TRY IT — I'd like every entry transcribed word for word, with no pictures.

________

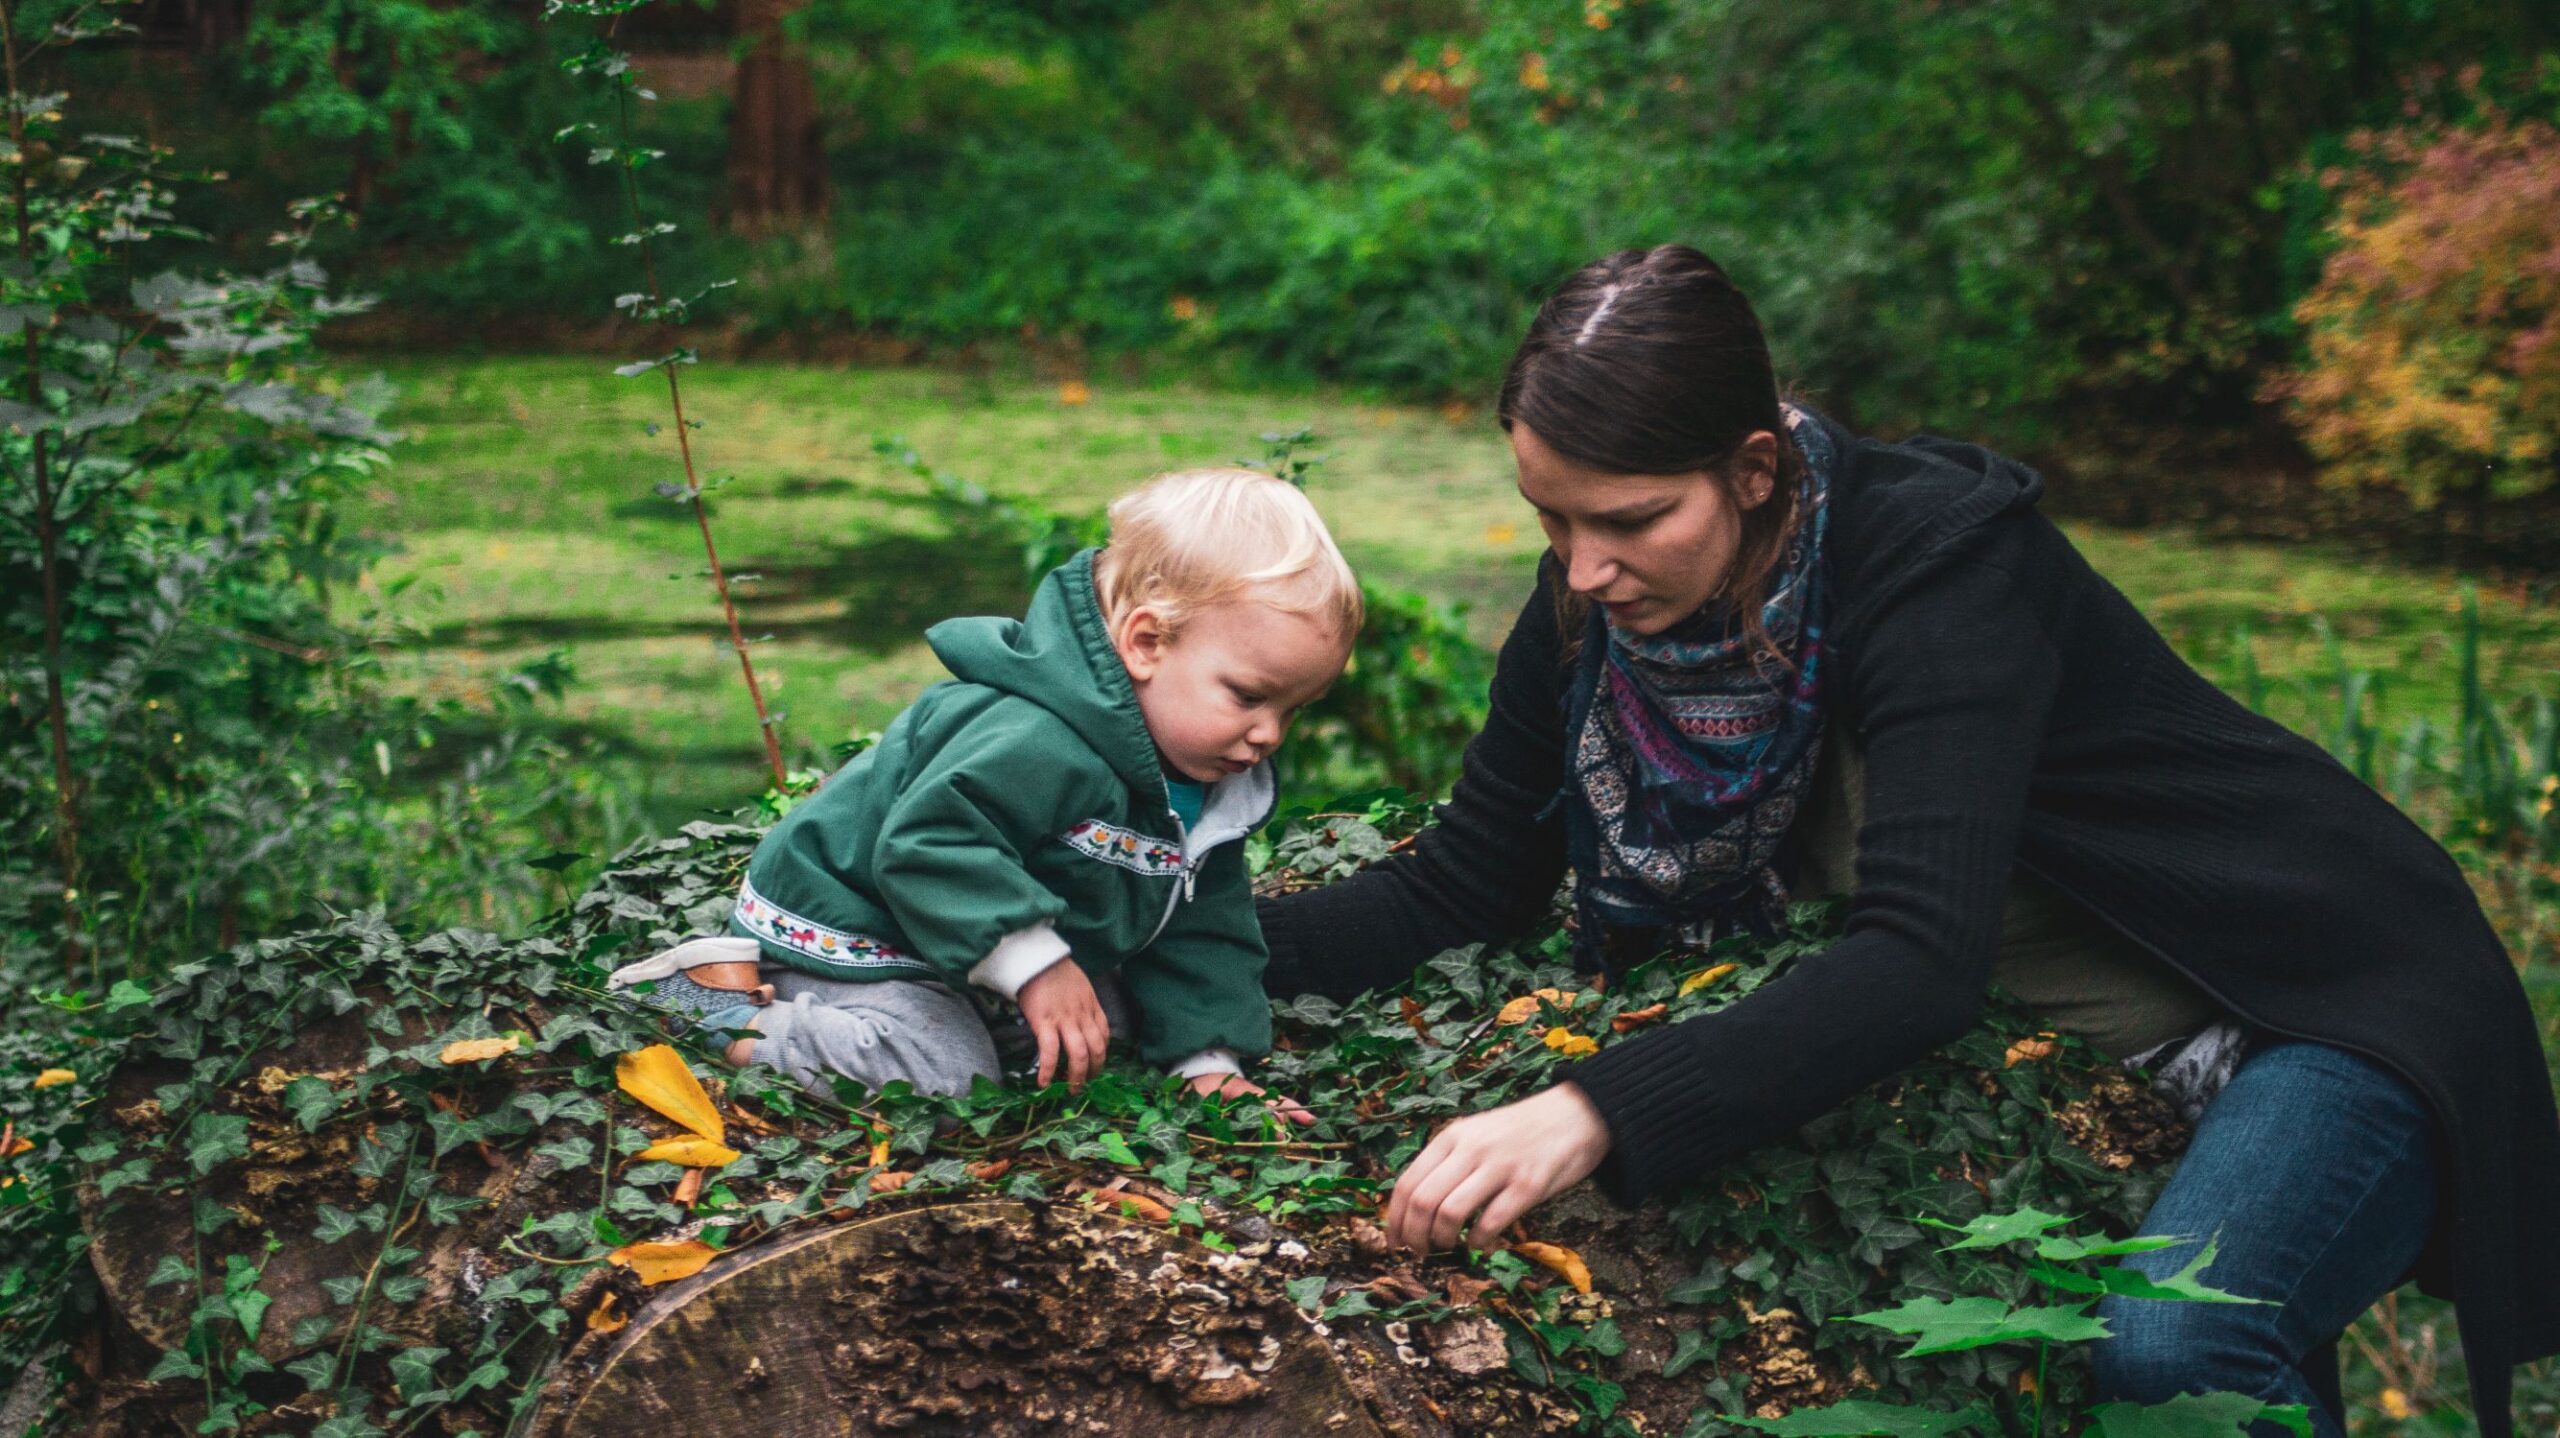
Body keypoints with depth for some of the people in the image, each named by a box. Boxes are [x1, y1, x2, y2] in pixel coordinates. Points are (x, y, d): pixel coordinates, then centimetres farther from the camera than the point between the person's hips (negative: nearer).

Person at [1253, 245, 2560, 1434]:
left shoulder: (1940, 562, -30)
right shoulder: (1596, 603, -10)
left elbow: (1922, 958, -41)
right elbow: (1462, 887, -2)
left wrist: (1594, 1114, -52)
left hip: (2339, 1002, -7)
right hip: (2063, 1043, 7)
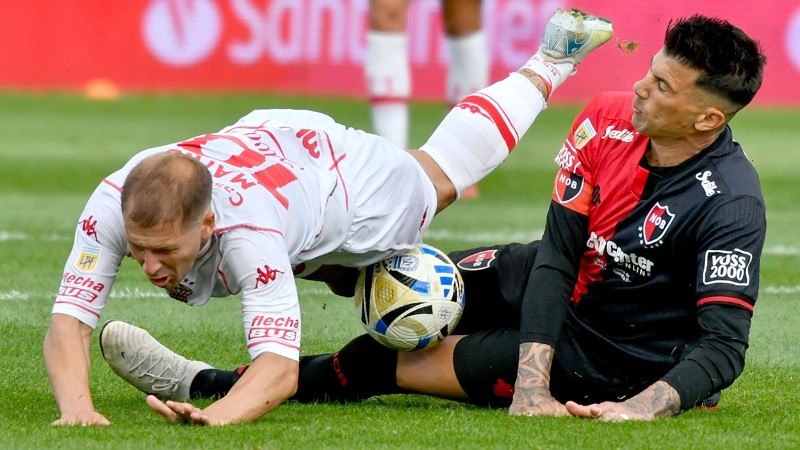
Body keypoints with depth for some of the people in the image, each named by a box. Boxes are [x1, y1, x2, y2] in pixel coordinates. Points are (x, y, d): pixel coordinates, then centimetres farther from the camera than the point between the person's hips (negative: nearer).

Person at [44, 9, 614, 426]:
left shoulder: (246, 230, -51)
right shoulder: (113, 205, -41)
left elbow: (281, 368, -54)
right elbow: (69, 324, -42)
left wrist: (213, 417, -74)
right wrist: (76, 408, -62)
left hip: (345, 172, -3)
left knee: (436, 179, 30)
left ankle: (548, 65, 53)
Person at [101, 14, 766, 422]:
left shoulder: (729, 205, -29)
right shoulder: (609, 121, -13)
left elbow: (725, 345, -29)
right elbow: (558, 251, -15)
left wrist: (642, 407, -44)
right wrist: (531, 382, -26)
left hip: (607, 358, -5)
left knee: (381, 359, -7)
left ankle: (207, 387, 5)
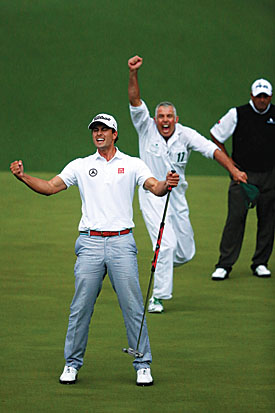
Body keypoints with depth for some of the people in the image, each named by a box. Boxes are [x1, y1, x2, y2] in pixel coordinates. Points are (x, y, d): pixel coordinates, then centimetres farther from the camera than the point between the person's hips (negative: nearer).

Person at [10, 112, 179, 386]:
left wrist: (167, 184, -27)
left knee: (132, 307, -4)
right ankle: (72, 364, 11)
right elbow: (49, 187, 9)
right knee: (80, 307, 0)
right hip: (90, 243, 1)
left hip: (122, 243, -1)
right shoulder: (81, 166, 13)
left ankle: (143, 365, 3)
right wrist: (23, 176, -8)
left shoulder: (132, 165, 9)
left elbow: (155, 188, -3)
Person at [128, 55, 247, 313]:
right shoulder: (147, 129, -8)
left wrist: (233, 169, -30)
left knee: (185, 253, 7)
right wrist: (133, 73, -33)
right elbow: (135, 101, -19)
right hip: (152, 197, -3)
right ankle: (158, 296, -10)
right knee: (167, 244, -19)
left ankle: (161, 264, 41)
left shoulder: (186, 135, -5)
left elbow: (212, 149, -15)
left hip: (178, 199, 3)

________

TASK RESULT —
Body keypoints with depth for some of the people in the image, each named by a box. Boxes are [x1, y1, x2, y2] in pixel coordinates. Points are (x, y, d): pixel coordinates, then centimetres farther from the camera than the point between the person's hips (negative: nearer).

Person at [1253, 245, 2560, 1434]:
left shoulder: (1940, 562, -30)
right shoulder: (1596, 603, -10)
left elbow: (1922, 958, -41)
right elbow: (1462, 887, -2)
left wrist: (1594, 1114, -52)
left hip: (2339, 1002, -7)
right hip: (2063, 1043, 7)
Body keypoints with depth for some of the people in the image, each named by a box. Boxes are [x1, y1, x2, y2] in pixel coordinates. Points are (x, y, d): pixel coordinates, then centimetres farther from the camera than the point between the person's hips (negative: nearer).

Person at [44, 9, 614, 426]:
left shoulder: (246, 230, -51)
right shoulder: (113, 205, -41)
left elbow: (281, 368, -54)
right elbow: (69, 324, -42)
left wrist: (213, 417, -74)
right wrist: (76, 408, -62)
left hip: (345, 172, -3)
left knee: (436, 179, 30)
left ankle: (548, 65, 53)
Person at [101, 14, 766, 422]:
left shoulder: (729, 205, -29)
right shoulder: (609, 121, -13)
left elbow: (725, 345, -29)
right elbow: (558, 251, -15)
left wrist: (642, 407, -44)
right wrist: (531, 382, -26)
left hip: (607, 358, -5)
left knee: (381, 359, -7)
left ankle: (207, 387, 5)
Body keypoints with depth for some of the people in the image, each named by a box. Boxes are [x1, y1, x2, y2] in pixel coordinates. Points are (x, y, d): pixel coordinates, then centimetres farther from the camera than the point between the person's hips (negative: nearer).

Person at [10, 112, 179, 386]:
left wrist: (167, 184, -27)
left knee: (132, 307, -4)
right ankle: (72, 364, 11)
right elbow: (49, 187, 9)
right knee: (80, 307, 0)
right hip: (90, 243, 1)
left hip: (122, 243, -1)
right shoulder: (81, 166, 13)
left ankle: (143, 365, 3)
right wrist: (23, 176, -8)
left shoulder: (132, 165, 9)
left elbow: (155, 188, -3)
Person at [128, 55, 247, 313]:
right shoulder: (147, 129, -8)
left wrist: (233, 169, -30)
left knee: (185, 253, 7)
right wrist: (133, 73, -33)
right elbow: (135, 101, -19)
right hip: (152, 197, -3)
right ankle: (158, 296, -10)
right knee: (167, 244, -19)
left ankle: (161, 264, 41)
left shoulder: (186, 135, -5)
left elbow: (212, 149, -15)
left hip: (178, 199, 3)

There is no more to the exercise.